- DIRECTIONS: Each line of the records below that contains "dimensões" needs to be copied.

- THE INPUT:
───

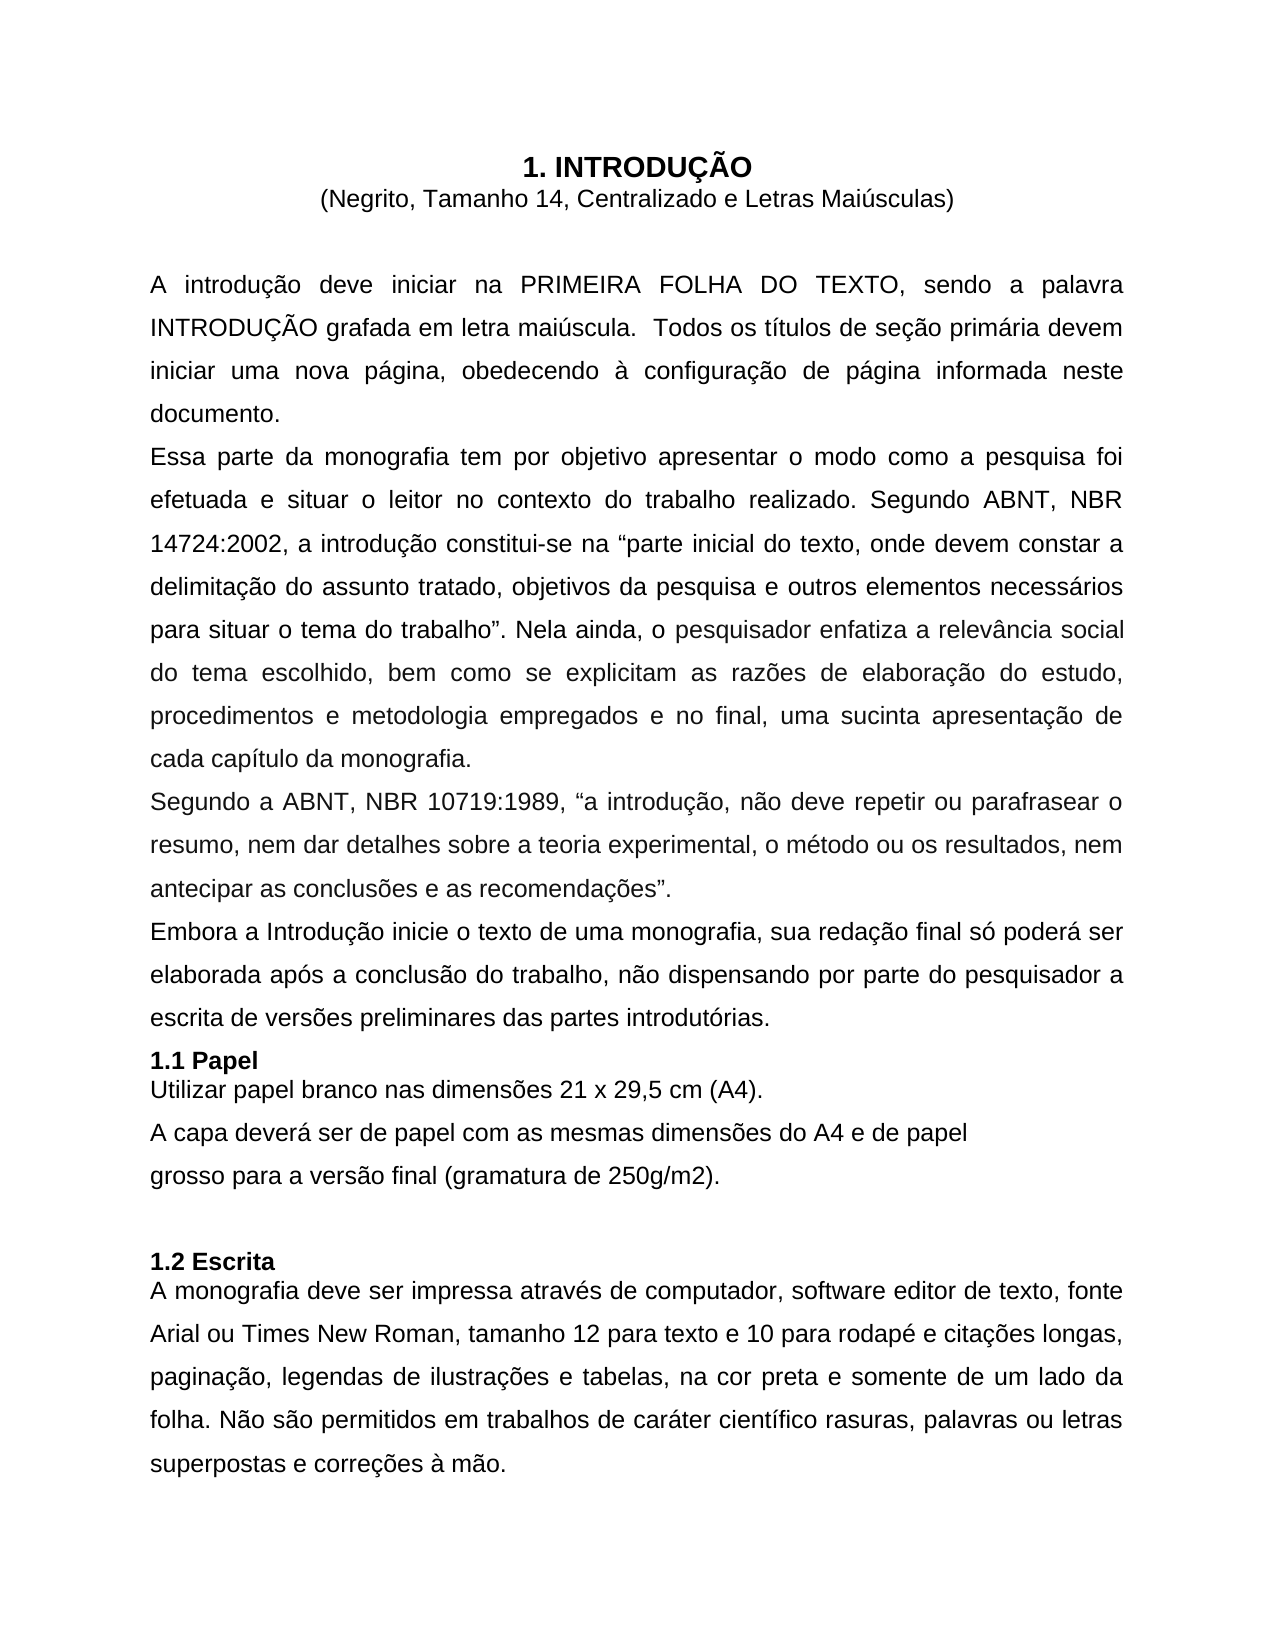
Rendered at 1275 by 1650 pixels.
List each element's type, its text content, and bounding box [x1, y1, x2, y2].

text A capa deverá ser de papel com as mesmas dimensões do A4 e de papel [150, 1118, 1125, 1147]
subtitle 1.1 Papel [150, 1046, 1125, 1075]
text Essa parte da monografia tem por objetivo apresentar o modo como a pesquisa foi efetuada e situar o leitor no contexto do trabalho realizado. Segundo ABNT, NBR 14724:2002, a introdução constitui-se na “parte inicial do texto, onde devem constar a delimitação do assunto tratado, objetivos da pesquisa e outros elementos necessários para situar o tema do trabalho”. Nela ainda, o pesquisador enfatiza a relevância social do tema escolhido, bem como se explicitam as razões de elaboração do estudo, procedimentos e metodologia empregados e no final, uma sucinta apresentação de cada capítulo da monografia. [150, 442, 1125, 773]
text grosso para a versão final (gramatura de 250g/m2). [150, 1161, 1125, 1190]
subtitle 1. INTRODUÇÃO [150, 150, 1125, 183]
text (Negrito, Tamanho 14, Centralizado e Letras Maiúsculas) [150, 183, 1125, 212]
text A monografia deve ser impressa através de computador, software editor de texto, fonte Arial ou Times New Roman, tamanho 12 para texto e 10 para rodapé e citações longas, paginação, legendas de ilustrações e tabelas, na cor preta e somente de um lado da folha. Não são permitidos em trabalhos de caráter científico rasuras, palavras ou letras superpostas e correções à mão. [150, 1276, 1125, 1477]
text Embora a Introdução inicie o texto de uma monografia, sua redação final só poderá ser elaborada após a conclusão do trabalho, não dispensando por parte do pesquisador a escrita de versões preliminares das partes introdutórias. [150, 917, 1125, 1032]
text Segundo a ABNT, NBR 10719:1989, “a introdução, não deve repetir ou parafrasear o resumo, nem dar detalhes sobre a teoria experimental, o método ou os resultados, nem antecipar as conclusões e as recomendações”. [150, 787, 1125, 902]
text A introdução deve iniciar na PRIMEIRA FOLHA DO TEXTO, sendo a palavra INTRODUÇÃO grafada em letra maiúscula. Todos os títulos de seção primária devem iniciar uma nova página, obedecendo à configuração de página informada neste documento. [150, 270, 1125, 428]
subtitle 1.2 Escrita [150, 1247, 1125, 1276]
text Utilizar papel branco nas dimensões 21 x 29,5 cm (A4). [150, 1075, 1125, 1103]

───

- ANSWER TO THE EXERCISE:
text A capa deverá ser de papel com as mesmas dimensões do A4 e de papel [150, 1118, 1125, 1147]
text Utilizar papel branco nas dimensões 21 x 29,5 cm (A4). [150, 1075, 1125, 1103]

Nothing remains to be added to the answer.